Reproduce the source text in the material below line for line, without the pictures.

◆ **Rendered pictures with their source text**

^^^^^^^^

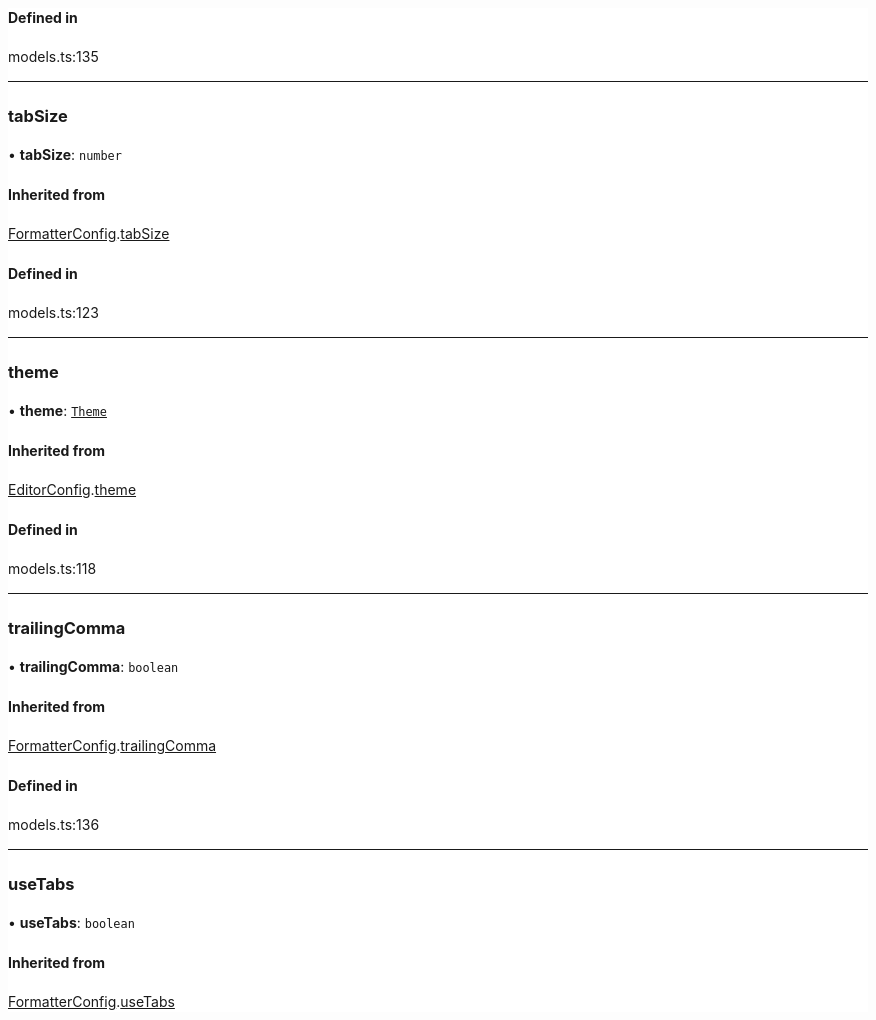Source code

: #### Defined in

models.ts:135

___

### tabSize

• **tabSize**: `number`

#### Inherited from

[FormatterConfig](internal.FormatterConfig.md).[tabSize](internal.FormatterConfig.md#tabsize)

#### Defined in

models.ts:123

___

### theme

• **theme**: [`Theme`](../modules/internal.md#theme)

#### Inherited from

[EditorConfig](internal.EditorConfig.md).[theme](internal.EditorConfig.md#theme)

#### Defined in

models.ts:118

___

### trailingComma

• **trailingComma**: `boolean`

#### Inherited from

[FormatterConfig](internal.FormatterConfig.md).[trailingComma](internal.FormatterConfig.md#trailingcomma)

#### Defined in

models.ts:136

___

### useTabs

• **useTabs**: `boolean`

#### Inherited from

[FormatterConfig](internal.FormatterConfig.md).[useTabs](internal.FormatterConfig.md#usetabs)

^^^^^^^^

◆ **TASK OUTPUT**
Source code

: #### Defined in

models.ts:135

___

### tabSize

• **tabSize**: `number`

#### Inherited from

[FormatterConfig](internal.FormatterConfig.md).[tabSize](internal.FormatterConfig.md#tabsize)

#### Defined in

models.ts:123

___

### theme

• **theme**: [`Theme`](../modules/internal.md#theme)

#### Inherited from

[EditorConfig](internal.EditorConfig.md).[theme](internal.EditorConfig.md#theme)

#### Defined in

models.ts:118

___

### trailingComma

• **trailingComma**: `boolean`

#### Inherited from

[FormatterConfig](internal.FormatterConfig.md).[trailingComma](internal.FormatterConfig.md#trailingcomma)

#### Defined in

models.ts:136

___

### useTabs

• **useTabs**: `boolean`

#### Inherited from

[FormatterConfig](internal.FormatterConfig.md).[useTabs](internal.FormatterConfig.md#usetabs)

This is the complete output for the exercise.